Case of Post-Surgical Wound Dehiscence with Suspected Cellulitis
Case at a Glance
A 34-year-old male presented with a dehisced surgical wound one week after a cyst excision, complicated by local inflammation and regional limb pain, raising strong suspicion for a developing soft tissue infection.
Patient's Story
The patient is a 34-year-old male who underwent a surgical excision of a subdermal cyst on his arm one week prior to presentation. He reported that he was recovering uneventfully until the night before, when he began experiencing a notable ache in his arm and shoulder. Upon inspection of the surgical site, he discovered the sutures had failed and the wound had opened. He described the wound as being round, approximately the size of a dime, and covered with a crust. The surrounding skin appeared red and inflamed.
Initial Assessment
The patient presented with a chief complaint of a non-healing surgical wound. He was concerned about a potential infection due to the local signs (erythema, dehiscence) and the associated pain radiating into his arm and shoulder. He is 5'10" and weighs 212 lbs, with a self-reported sedentary lifestyle but no other significant co-morbidities. Notably, his attempts to seek immediate medical care were hindered by a holiday weekend, with his surgeon's office being closed and unsuccessful visits to an urgent care and emergency department due to administrative and insurance complications. He was seeking guidance on interim wound care.
The Diagnostic Journey
Based on the patient's report, the primary clinical concern was post-surgical wound dehiscence complicated by cellulitis. The localized erythema and tenderness are classic signs of inflammation or infection. The aching pain in the entire limb was a concerning feature, suggesting a spreading inflammatory or infectious process beyond the immediate wound site. Without a physical examination, it was impossible to assess for purulent discharge, fluctuance (indicating an abscess), or lymphangitis (red streaking), which would necessitate more aggressive intervention. The differential diagnosis included simple wound dehiscence with an expected inflammatory response, but the radiating pain made an infectious etiology more likely.
Final Diagnosis
Presumptive Diagnosis: Post-surgical wound dehiscence with secondary cellulitis of the arm.
Treatment Plan
Given the inability to perform a physical examination, the immediate advice focused on conservative interim management and safety netting.

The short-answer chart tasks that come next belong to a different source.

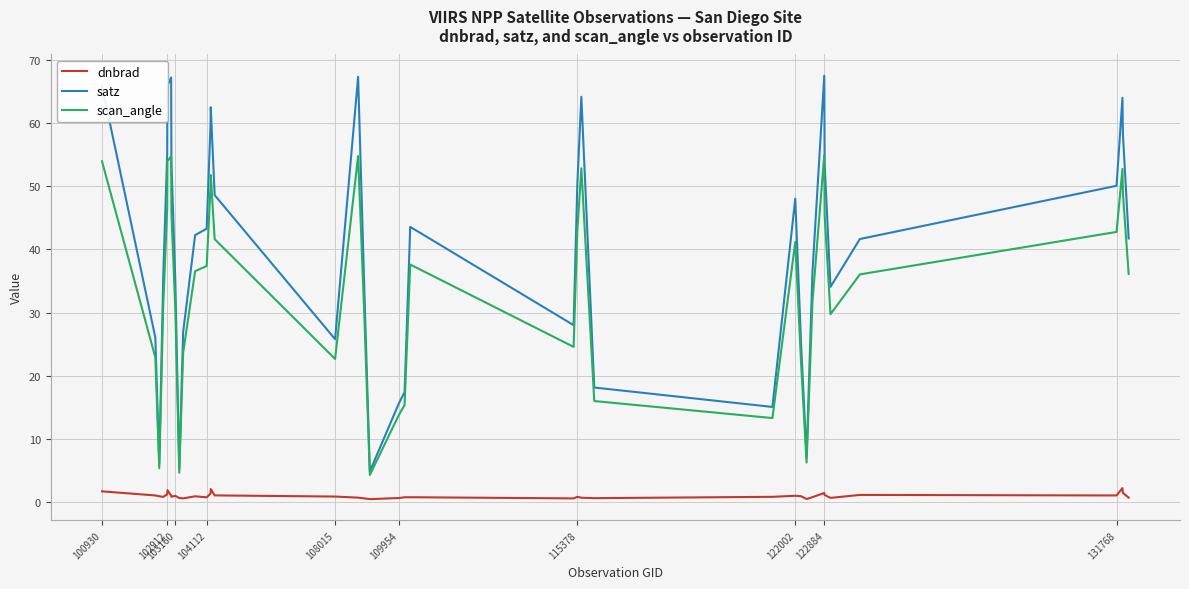

Rank the series by their average value, from lowest to highest.

dnbrad, scan_angle, satz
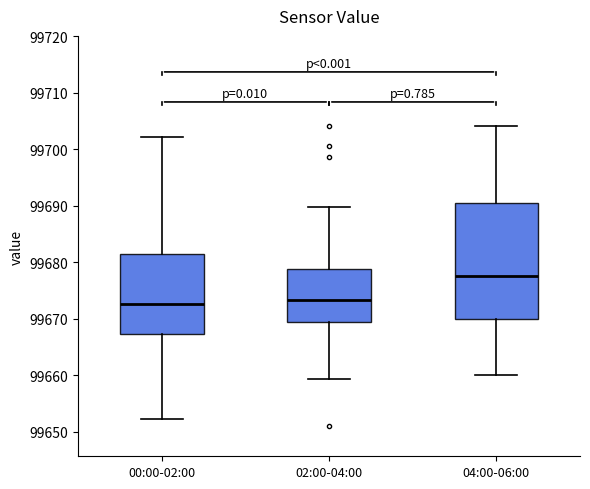

Reading left to right, read every box against the y-axis: the position of its median line, the range the box covers, and the ends of its whiskers. The values are not printed on the chart, so give them approximately, as read against the axis.

00:00-02:00: median 99673, box 99667 to 99681, whiskers 99652 to 99702
02:00-04:00: median 99673, box 99669 to 99679, whiskers 99659 to 99690
04:00-06:00: median 99678, box 99670 to 99690, whiskers 99660 to 99704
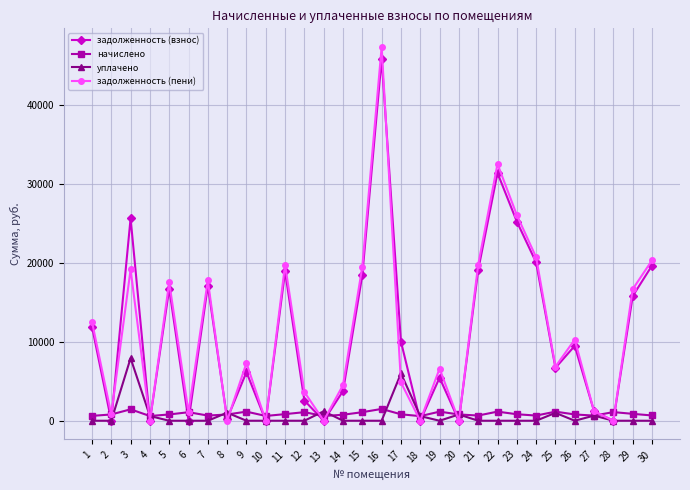

Which category has the highest value across all series?

16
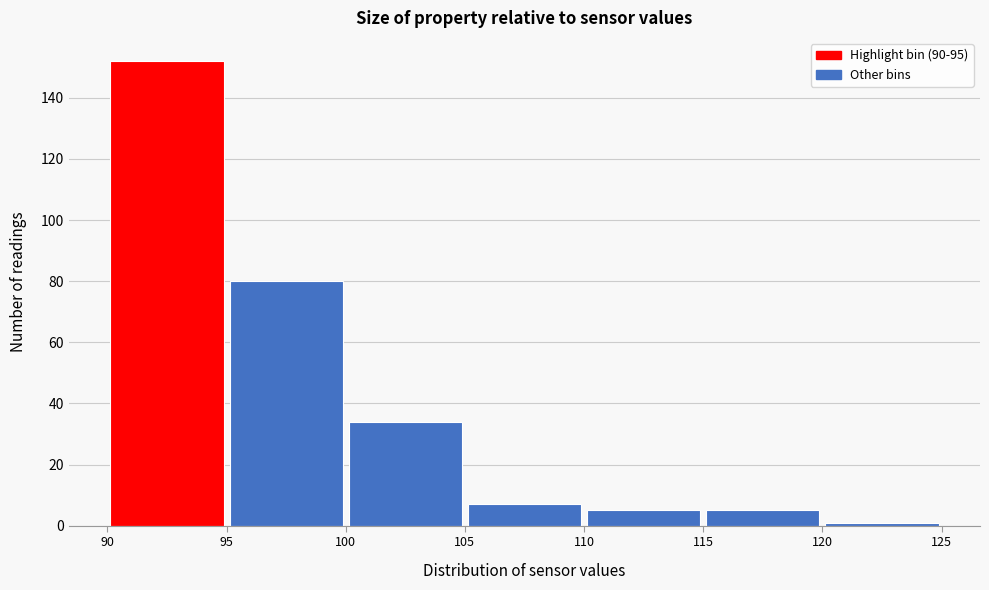

Over which range of the x-axis is the bar tallest?

90 to 95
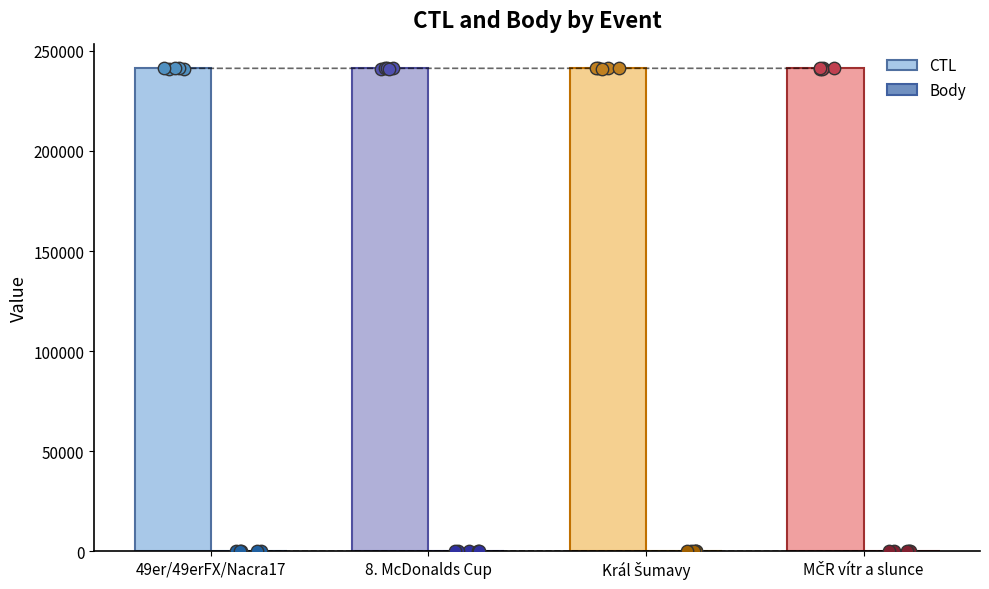

What are all the series names shown in the legend?

CTL, Body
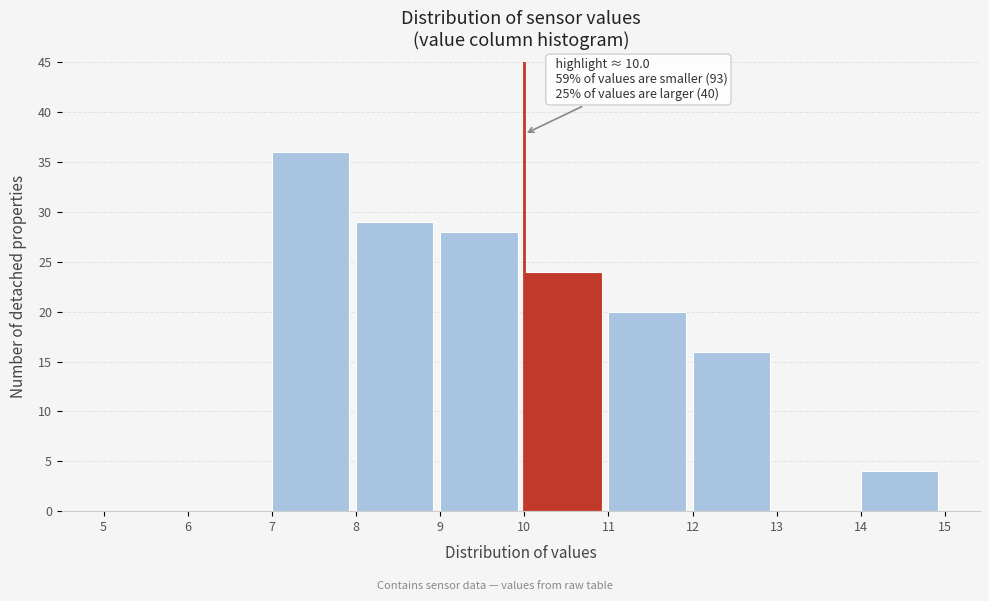

Over which range of the x-axis is the bar tallest?

7 to 8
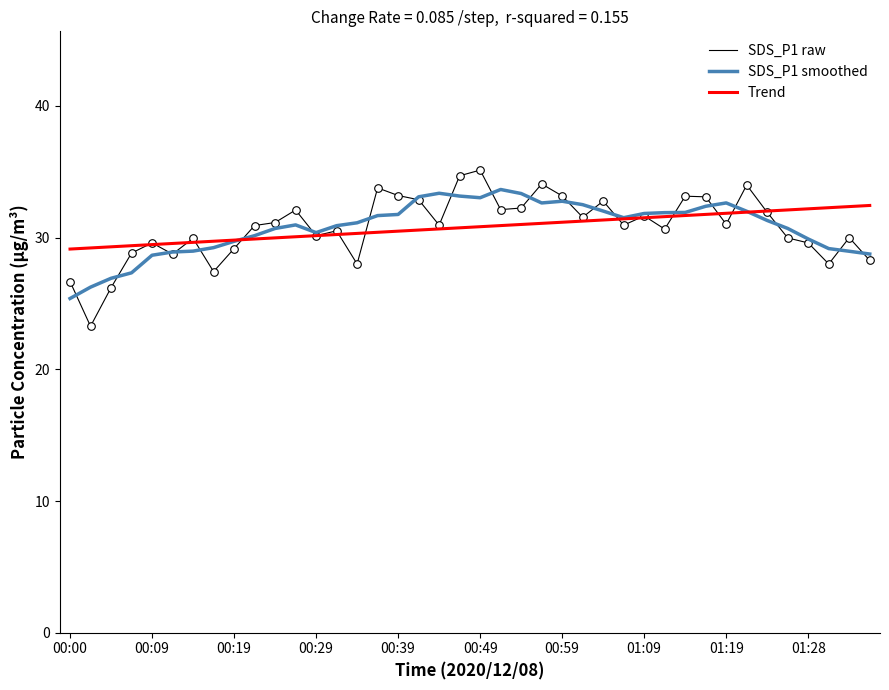

Which series has the widest spread of values?

SDS_P1 raw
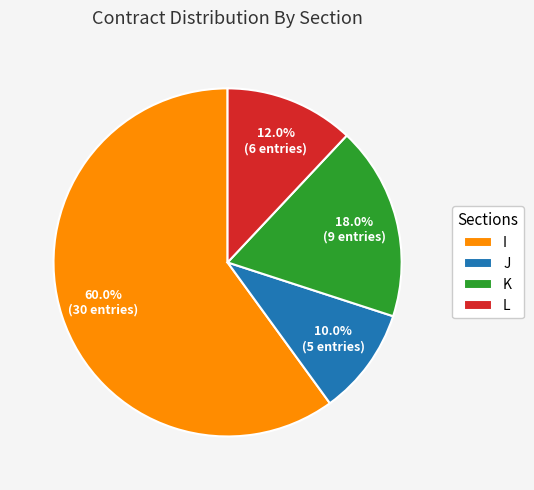

Approximately how many times larger is the value at I compared to L?

5.0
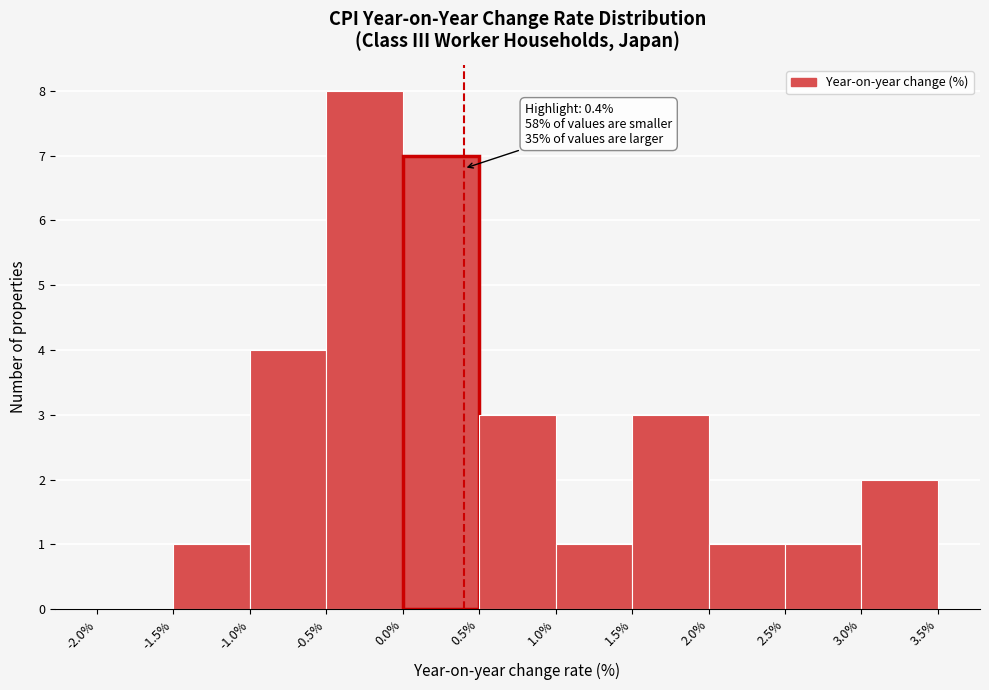

Over which range of the x-axis is the bar tallest?

-0.5% to 0.0%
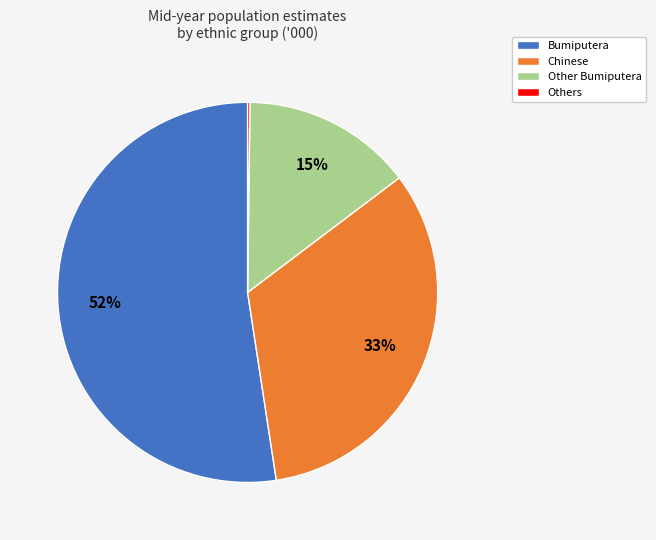

To the nearest percent, what is the average slice percentage?

25%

- Wound Care: The patient was advised to gently clean the area once or twice daily with mild soap and water, pat it dry, and apply a thin layer of over-the-counter triple antibiotic ointment.
- Dressing: The wound should be covered with a clean, dry, non-adherent dressing to protect it from contamination.
- Monitoring: The patient was given strict instructions to monitor for worsening signs of infection, including fever, chills, an increase in the size or intensity of the red area, red streaks extending from the wound, or a significant increase in pain.
- Follow-up: He was urged to contact his surgeon's office for an urgent appointment as soon as it reopened. He was also strongly advised to return to an Emergency Department immediately, regardless of insurance status, if any of the aforementioned 'red flag' symptoms developed, as this could indicate a rapidly progressing infection requiring intravenous antibiotics.
Outcome and Follow-up
The patient was scheduled for an urgent follow-up with the surgeon. The expected course of treatment upon evaluation would include wound debridement and culture, followed by a course of oral antibiotics effective against common skin pathogens (e.g., Staphylococcus and Streptococcus). The wound would likely be left to heal by secondary intention with a regimen of regular dressing changes. Close monitoring for resolution of cellulitis and progressive wound healing would be essential.